President Trump issued an executive order on Tuesday announcing a series of sanctions and US policy changes in retaliation for China’s recent restrictions on Hong Kong autonomy. “The situation with respect to Hong Kong, including recent actions taken by the PRC to fundamentally undermine Hong Kong’s autonomy, constitutes an unusual and extraordinary threat,” reads the order, which suspends Hong Kong’s preferential treatment as an autonomous territory, the termination of Fulbright scholarships for American students studying in Hong Kong, and extra screening precautions for Hong Kong immigrants to the United States.
The executive order was issued in conjunction with his signing of a bill, the Hong Kong Autonomy Act, imposing economic sanctions against China in response to the Hong Kong crisis. The bill broadens the discretion of American banks to unilaterally terminate or refuse loans to businesses in Hong Kong, allows the President to prohibit certain foreign exchange transactions at will, and permits the President to suspend the issuance of equity or debt instruments to banks within Hong Kong. The bill also details strict penalties for banks that fail to comply.
Earlier this month, China passed a new security law that restricted freedom of speech within Hong Kong by criminalizing secession, collusion with foreign powers, and subversion of state power. This law places further restrictions on demonstrations against restrictions on freedoms that have now been occurring for over a year.
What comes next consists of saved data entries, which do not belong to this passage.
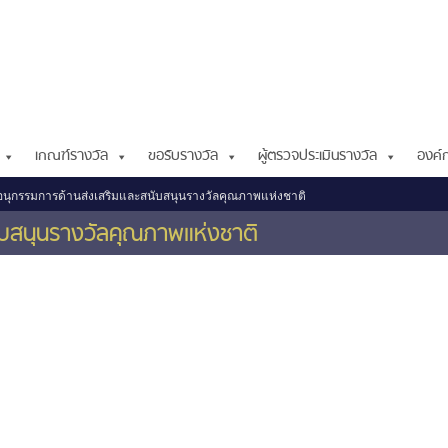
เกณฑ์รางวัล
ขอรับรางวัล
ผู้ตรวจประเมินรางวัล
องค์ก
นุกรรมการด้านส่งเสริมและสนับสนุนรางวัลคุณภาพแห่งชาติ
ับสนุนรางวัลคุณภาพแห่งชาติ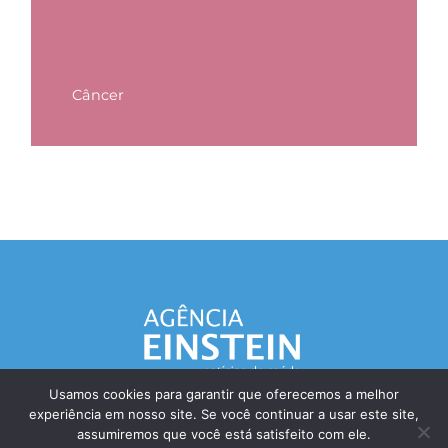
Câncer
Usamos cookies para garantir que oferecemos a melhor
experiência em nosso site. Se você continuar a usar este site,
Responsável Técnico: Dr. Eliezer Silva - CRM: 85148-SP
assumiremos que você está satisfeito com ele.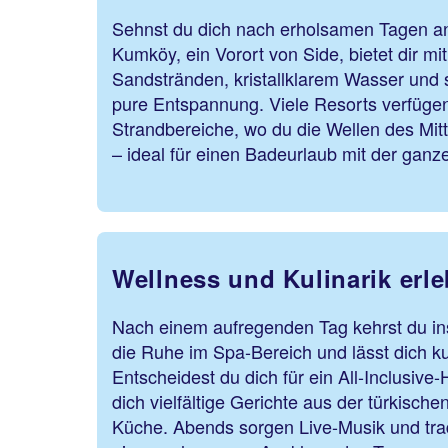
Sehnst du dich nach erholsamen Tagen an
Kumköy, ein Vorort von Side, bietet dir mi
Sandstränden, kristallklarem Wasser und 
pure Entspannung. Viele Resorts verfügen
Strandbereiche, wo du die Wellen des Mi
– ideal für einen Badeurlaub mit
Wellness und Kulinarik erl
Nach einem aufregenden Tag kehrst du ins
die Ruhe im Spa-Bereich und lässt dich k
Entscheidest du dich für ein All-Inclusive-
dich vielfältige Gerichte aus der türkische
Küche. Abends sorgen Live-Musik und tradi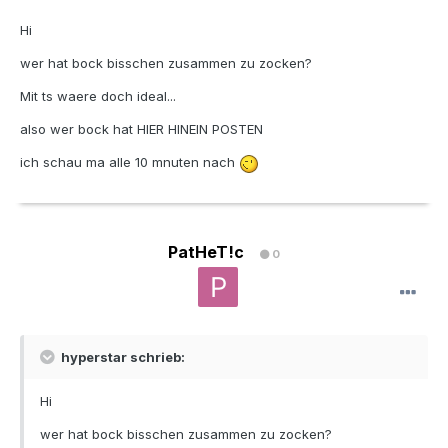
Hi
wer hat bock bisschen zusammen zu zocken?
Mit ts waere doch ideal...
also wer bock hat HIER HINEIN POSTEN
ich schau ma alle 10 mnuten nach
PatHeT!c
0
hyperstar schrieb:
Hi
wer hat bock bisschen zusammen zu zocken?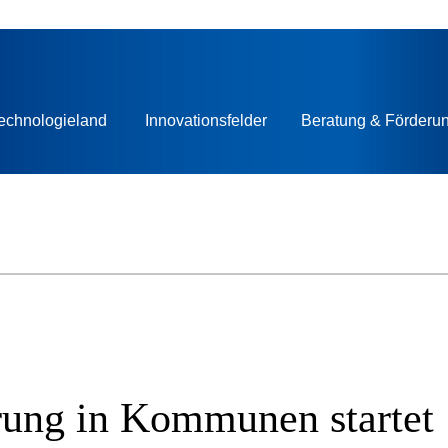
echnologieland
Innovationsfelder
Beratung & Förderu
rung in Kommunen startet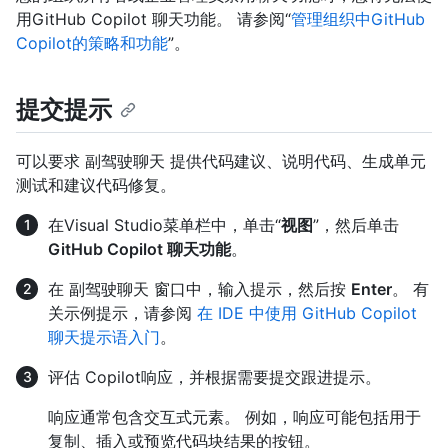
用GitHub Copilot 聊天功能。 请参阅“
管理组织中GitHub
Copilot的策略和功能
”。
提交提示
可以要求 副驾驶聊天 提供代码建议、说明代码、生成单元
测试和建议代码修复。
在Visual Studio菜单栏中，单击“
视图
”，然后单击
GitHub Copilot 聊天功能
。
在 副驾驶聊天 窗口中，输入提示，然后按
Enter
。 有
关示例提示，请参阅
在 IDE 中使用 GitHub Copilot
聊天提示语入门
。
评估 Copilot响应，并根据需要提交跟进提示。
响应通常包含交互式元素。 例如，响应可能包括用于
复制、插入或预览代码块结果的按钮。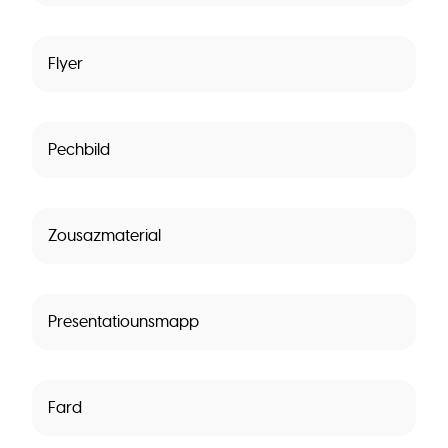
Flyer
Pechbild
Zousazmaterial
Presentatiounsmapp
Fard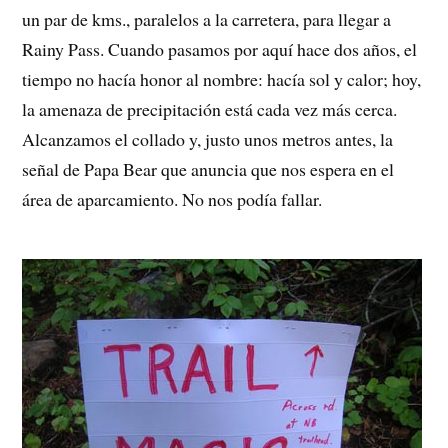
un par de kms., paralelos a la carretera, para llegar a
Rainy Pass. Cuando pasamos por aquí hace dos años, el
tiempo no hacía honor al nombre: hacía sol y calor; hoy,
la amenaza de precipitación está cada vez más cerca.
Alcanzamos el collado y, justo unos metros antes, la
señal de Papa Bear que anuncia que nos espera en el
área de aparcamiento. No nos podía fallar.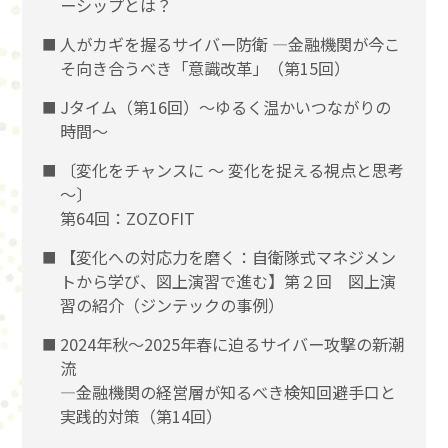
ーシップとは？
人がカギを握るサイバー防衛 ―金融機関が今こ
そ向き合うべき「意識改革」（第15回）
Jタイム（第16回）～ゆるく温かいつながりの
時間～
〔変化をチャンスに 〜 変化を捉える視点と思考
〜〕
第64回：ZOZOFIT
【変化への対応力を磨く：自衛隊式マネジメン
トから学び、図上演習で進む】第２回 図上演
習の紹介（ジンテックの事例）
2024年秋～2025年春に迫るサイバー攻撃の新潮
流
―金融機関の経営層が知るべき検知回避手口と
実践的対策（第14回）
China has responded harshly to the Hong Kong Autonomy Act. Foreign Ministry spokeswoman Hua Chunying condemned the measure at a press conference on Wednesday, saying that “The Act […] seriously violates international law and the basic norms underpinning international relations. It constitutes gross interference in Hong Kong affairs and China’s internal affairs. The Chinese government firmly opposes and strongly condemns this move by the United States.”
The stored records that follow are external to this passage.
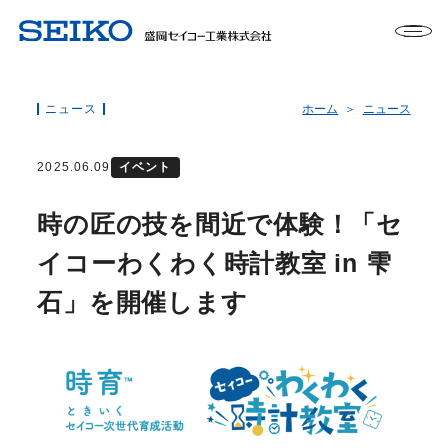
ニュース
ホーム
ニュース
2025.06.09
イベント
時の匠の技を間近で体験！「セ
イコーわくわく時計教室 in 雫
石」を開催します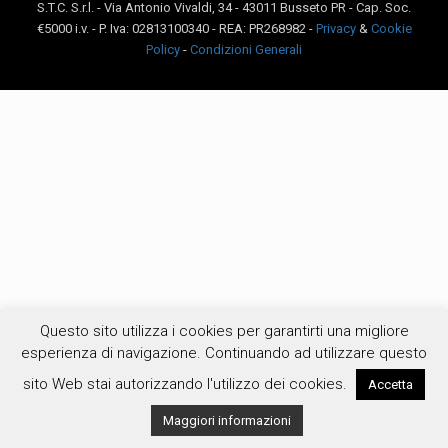
S.T.C. S.r.l. - Via Antonio Vivaldi, 34 - 43011 Busseto PR - Cap. Soc.
€5000 i.v. - P. Iva: 02813100340 - REA: PR268982 -
Privacy
&
Cookie
Policy
-
Condizioni Generali
Questo sito utilizza i cookies per garantirti una migliore
esperienza di navigazione. Continuando ad utilizzare questo
sito Web stai autorizzando l'utilizzo dei cookies.
Accetta
Maggiori informazioni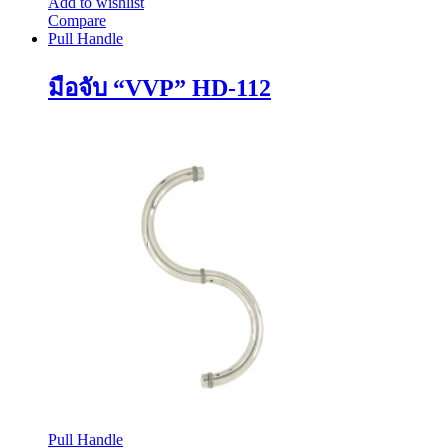
Add to wishlist
Compare
Pull Handle
มือจับ “VVP” HD-112
Pull Handle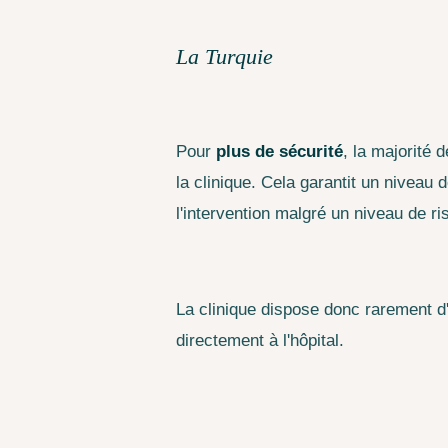
La Turquie
Pour
plus de sécurité
, la majorité 
la clinique. Cela garantit un nivea
l'intervention malgré un niveau de r
La clinique dispose donc rarement d'
directement à l'hôpital.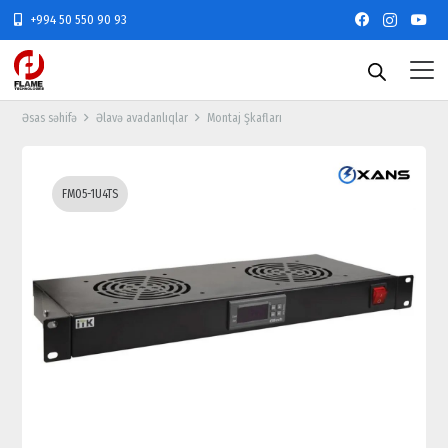
+994 50 550 90 93
Əsas səhifə
Əlavə avadanlıqlar
Montaj Şkafları
FM05-1U4TS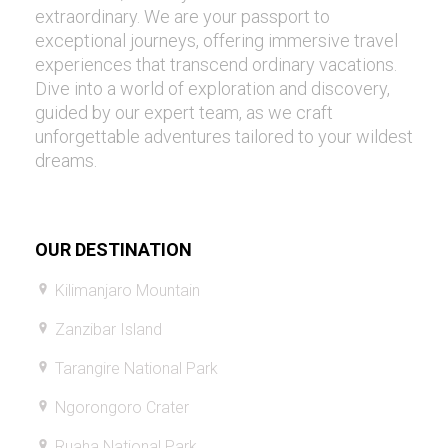
extraordinary. We are your passport to
exceptional journeys, offering immersive travel
experiences that transcend ordinary vacations.
Dive into a world of exploration and discovery,
guided by our expert team, as we craft
unforgettable adventures tailored to your wildest
dreams.
OUR DESTINATION
Kilimanjaro Mountain
Zanzibar Island
Tarangire National Park
Ngorongoro Crater
Ruaha National Park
Hua further noted that Hong Kong is China’s territory and that laws passed in relation to Hong Kong should not concern the United States. She stressed that China’s security laws are in the national interest and help uphold the PRC’s sovereignty and security. “Hong Kong affairs are purely China’s internal affairs, said Hua. “No foreign country has the right to interfere.”
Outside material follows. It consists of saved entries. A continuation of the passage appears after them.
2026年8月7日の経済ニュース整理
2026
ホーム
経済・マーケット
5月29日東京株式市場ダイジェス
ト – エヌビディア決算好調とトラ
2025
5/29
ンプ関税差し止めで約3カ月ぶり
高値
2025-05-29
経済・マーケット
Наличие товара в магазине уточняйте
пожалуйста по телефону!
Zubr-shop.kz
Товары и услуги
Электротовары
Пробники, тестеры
The measures authorized by the President executive order are subject to review in the event China changes its stance on Hong Kong. “If, based on consideration of the terms, obligations, and expectations expressed in the Joint Declaration, I determine that changes in China’s actions ensure that Hong Kong is sufficiently autonomous […] I will reconsider the determinations made and actions taken and directed under this order,” the executive order ends.